The Bainbridge Island-based shelter sent a bald eagle back to the wild last month off the deck of the Coast Guard Cutter Blue Shark after the vessel sailed to Anderson Island. And in January, workers from the shelter set free another bald eagle that had finally healed from a fight with another eagle.
The eagle released earlier this week came to the West Sound Wildlife Shelter in September with injuries from a fight with another eagle in Burien, shelter officials said.
The 17-year-old female eagle was first treated at PAWS Wildlife Center in Lynnwood and transferred to the Bainbridge shelter for flight conditioning and an evaluation to be sure the eagle would be able to fly well enough to survive.

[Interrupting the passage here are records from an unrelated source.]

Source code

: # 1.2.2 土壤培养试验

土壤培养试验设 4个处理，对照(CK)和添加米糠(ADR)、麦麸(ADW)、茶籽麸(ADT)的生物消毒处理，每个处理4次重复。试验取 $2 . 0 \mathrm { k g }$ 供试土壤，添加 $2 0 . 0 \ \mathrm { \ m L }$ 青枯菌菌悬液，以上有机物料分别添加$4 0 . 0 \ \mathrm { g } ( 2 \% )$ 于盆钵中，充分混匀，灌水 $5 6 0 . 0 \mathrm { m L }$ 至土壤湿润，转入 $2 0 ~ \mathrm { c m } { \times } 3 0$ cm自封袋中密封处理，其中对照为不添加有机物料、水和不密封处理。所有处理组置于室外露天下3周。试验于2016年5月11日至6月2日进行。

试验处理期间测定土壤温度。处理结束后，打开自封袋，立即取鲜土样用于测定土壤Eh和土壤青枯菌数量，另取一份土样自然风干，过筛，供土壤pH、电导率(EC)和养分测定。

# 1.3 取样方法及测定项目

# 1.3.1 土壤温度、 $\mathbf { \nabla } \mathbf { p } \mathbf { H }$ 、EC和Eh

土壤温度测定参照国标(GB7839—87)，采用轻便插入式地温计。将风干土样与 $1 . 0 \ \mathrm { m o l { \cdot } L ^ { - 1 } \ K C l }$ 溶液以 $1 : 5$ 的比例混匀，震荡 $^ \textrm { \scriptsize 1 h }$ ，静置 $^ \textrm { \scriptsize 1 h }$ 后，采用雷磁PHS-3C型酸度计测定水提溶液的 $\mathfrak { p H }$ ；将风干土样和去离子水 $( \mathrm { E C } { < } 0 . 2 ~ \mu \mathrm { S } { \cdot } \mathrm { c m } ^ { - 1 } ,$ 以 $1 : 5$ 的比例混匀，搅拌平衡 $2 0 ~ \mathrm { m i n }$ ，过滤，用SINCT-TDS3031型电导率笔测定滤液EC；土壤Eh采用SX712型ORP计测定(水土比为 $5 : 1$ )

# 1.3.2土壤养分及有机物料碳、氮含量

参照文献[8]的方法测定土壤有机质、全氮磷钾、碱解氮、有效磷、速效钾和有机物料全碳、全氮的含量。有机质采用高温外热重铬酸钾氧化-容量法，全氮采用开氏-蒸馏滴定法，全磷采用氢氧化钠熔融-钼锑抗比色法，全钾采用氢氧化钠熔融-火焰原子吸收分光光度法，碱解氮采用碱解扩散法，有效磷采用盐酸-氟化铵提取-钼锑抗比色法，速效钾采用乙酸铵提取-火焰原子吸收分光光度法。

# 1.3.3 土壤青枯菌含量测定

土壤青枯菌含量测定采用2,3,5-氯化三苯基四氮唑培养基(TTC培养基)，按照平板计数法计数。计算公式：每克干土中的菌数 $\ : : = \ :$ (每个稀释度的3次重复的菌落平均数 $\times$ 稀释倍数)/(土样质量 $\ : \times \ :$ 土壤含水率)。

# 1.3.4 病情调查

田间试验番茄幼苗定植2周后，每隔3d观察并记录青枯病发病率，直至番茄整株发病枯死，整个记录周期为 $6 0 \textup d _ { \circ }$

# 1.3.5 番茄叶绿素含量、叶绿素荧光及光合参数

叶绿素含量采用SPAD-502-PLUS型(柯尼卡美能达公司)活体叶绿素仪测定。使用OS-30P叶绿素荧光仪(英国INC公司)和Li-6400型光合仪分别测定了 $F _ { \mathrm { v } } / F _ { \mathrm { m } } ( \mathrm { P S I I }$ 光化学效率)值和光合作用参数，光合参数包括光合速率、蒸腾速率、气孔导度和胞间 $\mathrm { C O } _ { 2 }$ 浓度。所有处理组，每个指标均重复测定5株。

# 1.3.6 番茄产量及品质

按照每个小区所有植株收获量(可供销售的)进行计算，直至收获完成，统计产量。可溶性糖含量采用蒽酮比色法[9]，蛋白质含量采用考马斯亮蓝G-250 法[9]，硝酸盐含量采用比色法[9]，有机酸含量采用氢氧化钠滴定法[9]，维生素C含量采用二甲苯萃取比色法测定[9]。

According to experts at the shelter, eagles and other raptors are flying athletes and need to be in top condition in order to survive after release.
Many raptors have come to the West Sound Wildlife Shelter following medical treatment elsewhere to be conditioned utilizing the facility’s C. Keith Birkenfield flight enclosure located on the shelter property. The state-of-the-art flight enclosure and the waterfowl enclosure were both constructed on the shelter property as part of the Take Flight Campaign in 2009.